Reasoning tasks (MATH, AMC, AIME)

Structural uncertainty complements dispersion ↑

Knowledge tasks (MMLU-Pro, TruthfulQA)

Partial complementarity

Retrieval tasks (HotpotQA)

Structural signal collapses ↓

Task regime determines whether structural uncertainty is informative

Key Insight

This regime sensitivity is itself diagnostic. The collapse of structural uncertainty on retrieval tasks identifies the boundary where reasoning-level consistency evaluation ceases to be useful — making structural uncertainty a regime-sensitive evaluator rather than a universal metric.

Why This Matters for Evaluating Logical Reasoning

Standard self-consistency — sampling multiple answers and checking whether they agree — is the most widely used post-hoc reliability signal for LLM reasoning. It works well when errors are diverse. But it has a blind spot: systematic errors that produce agreement. When a model's failure mode is to consistently arrive at the same wrong answer through different flawed reasoning paths, self-consistency reports low uncertainty while the reasoning is fundamentally unreliable.

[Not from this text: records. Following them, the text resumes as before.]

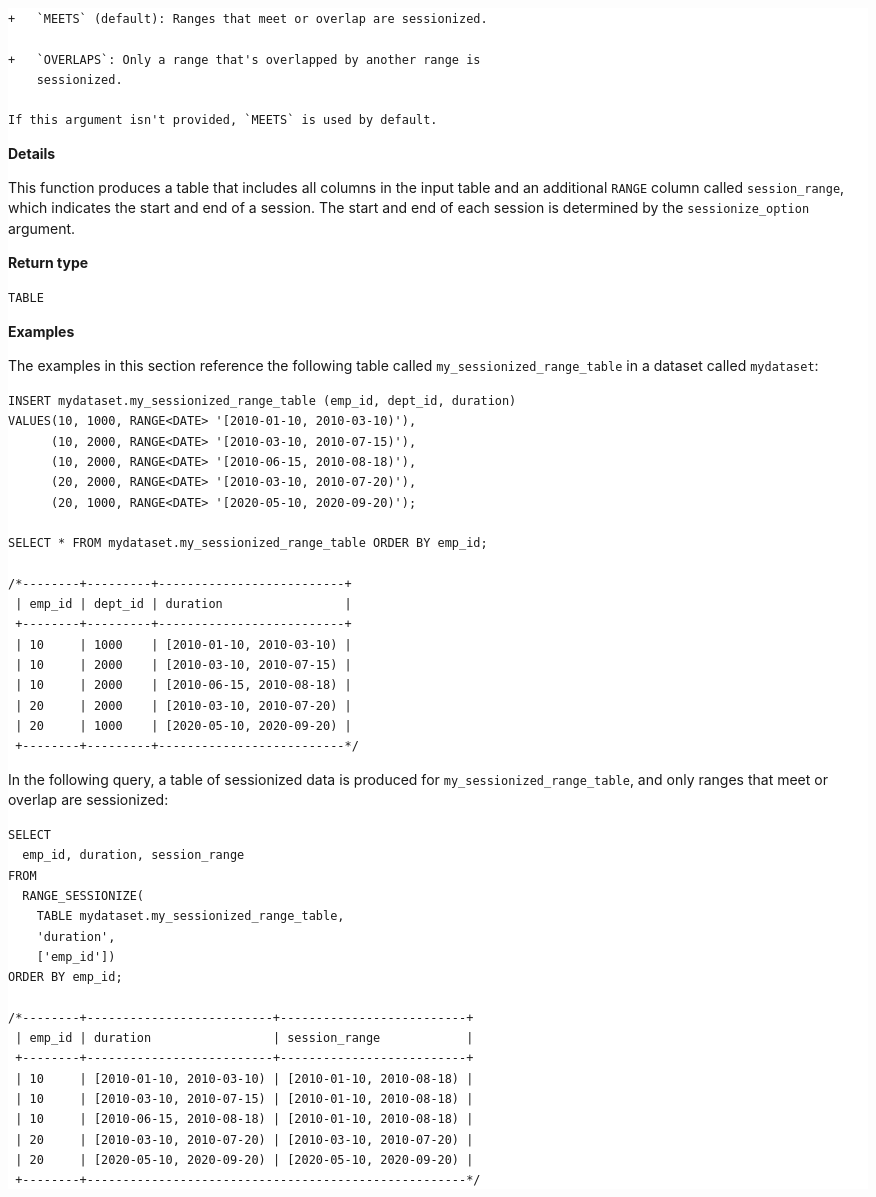     +   `MEETS` (default): Ranges that meet or overlap are sessionized.

    +   `OVERLAPS`: Only a range that's overlapped by another range is
        sessionized.

    If this argument isn't provided, `MEETS` is used by default.

**Details**

This function produces a table that includes all columns in the
input table and an additional `RANGE` column called
`session_range`, which indicates the start and end of a session. The
start and end of each session is determined by the `sessionize_option`
argument.

**Return type**

`TABLE`

**Examples**

The examples in this section reference the following table called
`my_sessionized_range_table` in a dataset called `mydataset`:

```zetasql
INSERT mydataset.my_sessionized_range_table (emp_id, dept_id, duration)
VALUES(10, 1000, RANGE<DATE> '[2010-01-10, 2010-03-10)'),
      (10, 2000, RANGE<DATE> '[2010-03-10, 2010-07-15)'),
      (10, 2000, RANGE<DATE> '[2010-06-15, 2010-08-18)'),
      (20, 2000, RANGE<DATE> '[2010-03-10, 2010-07-20)'),
      (20, 1000, RANGE<DATE> '[2020-05-10, 2020-09-20)');

SELECT * FROM mydataset.my_sessionized_range_table ORDER BY emp_id;

/*--------+---------+--------------------------+
 | emp_id | dept_id | duration                 |
 +--------+---------+--------------------------+
 | 10     | 1000    | [2010-01-10, 2010-03-10) |
 | 10     | 2000    | [2010-03-10, 2010-07-15) |
 | 10     | 2000    | [2010-06-15, 2010-08-18) |
 | 20     | 2000    | [2010-03-10, 2010-07-20) |
 | 20     | 1000    | [2020-05-10, 2020-09-20) |
 +--------+---------+--------------------------*/
```

In the following query, a table of sessionized data is produced for
`my_sessionized_range_table`, and only ranges that meet or overlap are
sessionized:

```zetasql
SELECT
  emp_id, duration, session_range
FROM
  RANGE_SESSIONIZE(
    TABLE mydataset.my_sessionized_range_table,
    'duration',
    ['emp_id'])
ORDER BY emp_id;

/*--------+--------------------------+--------------------------+
 | emp_id | duration                 | session_range            |
 +--------+--------------------------+--------------------------+
 | 10     | [2010-01-10, 2010-03-10) | [2010-01-10, 2010-08-18) |
 | 10     | [2010-03-10, 2010-07-15) | [2010-01-10, 2010-08-18) |
 | 10     | [2010-06-15, 2010-08-18) | [2010-01-10, 2010-08-18) |
 | 20     | [2010-03-10, 2010-07-20) | [2010-03-10, 2010-07-20) |
 | 20     | [2020-05-10, 2020-09-20) | [2020-05-10, 2020-09-20) |
 +--------+-----------------------------------------------------*/
```


[interval-single]: https://github.com/google/zetasql/blob/master/docs/data-types.md#single_datetime_part_interval
[timestamp-type]: https://github.com/google/zetasql/blob/master/docs/data-types.md#timestamp_type
[date-type]: https://github.com/google/zetasql/blob/master/docs/data-types.md#date_type
[datetime-type]: https://github.com/google/zetasql/blob/master/docs/data-types.md#datetime_type
[range_contains-sig1]: #signature_1
[range_contains-sig2]: #signature_2
[range-intersect]: #range_intersect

Structural uncertainty addresses exactly this gap. By probing the stability of the model's own preferences over its reasoning — not just the answers — it detects a form of inconsistency that answer-level metrics cannot see. The combination of both signals provides strictly more information than either alone, at least in the reasoning regimes where structural diversity exists.

The broader implication is that evaluating LLM reasoning requires looking beyond what the model says, to how consistently it evaluates what it says. Consistency of judgment over reasoning paths is a fundamentally different signal from consistency of final answers — and for logical reasoning, it is often the more informative one.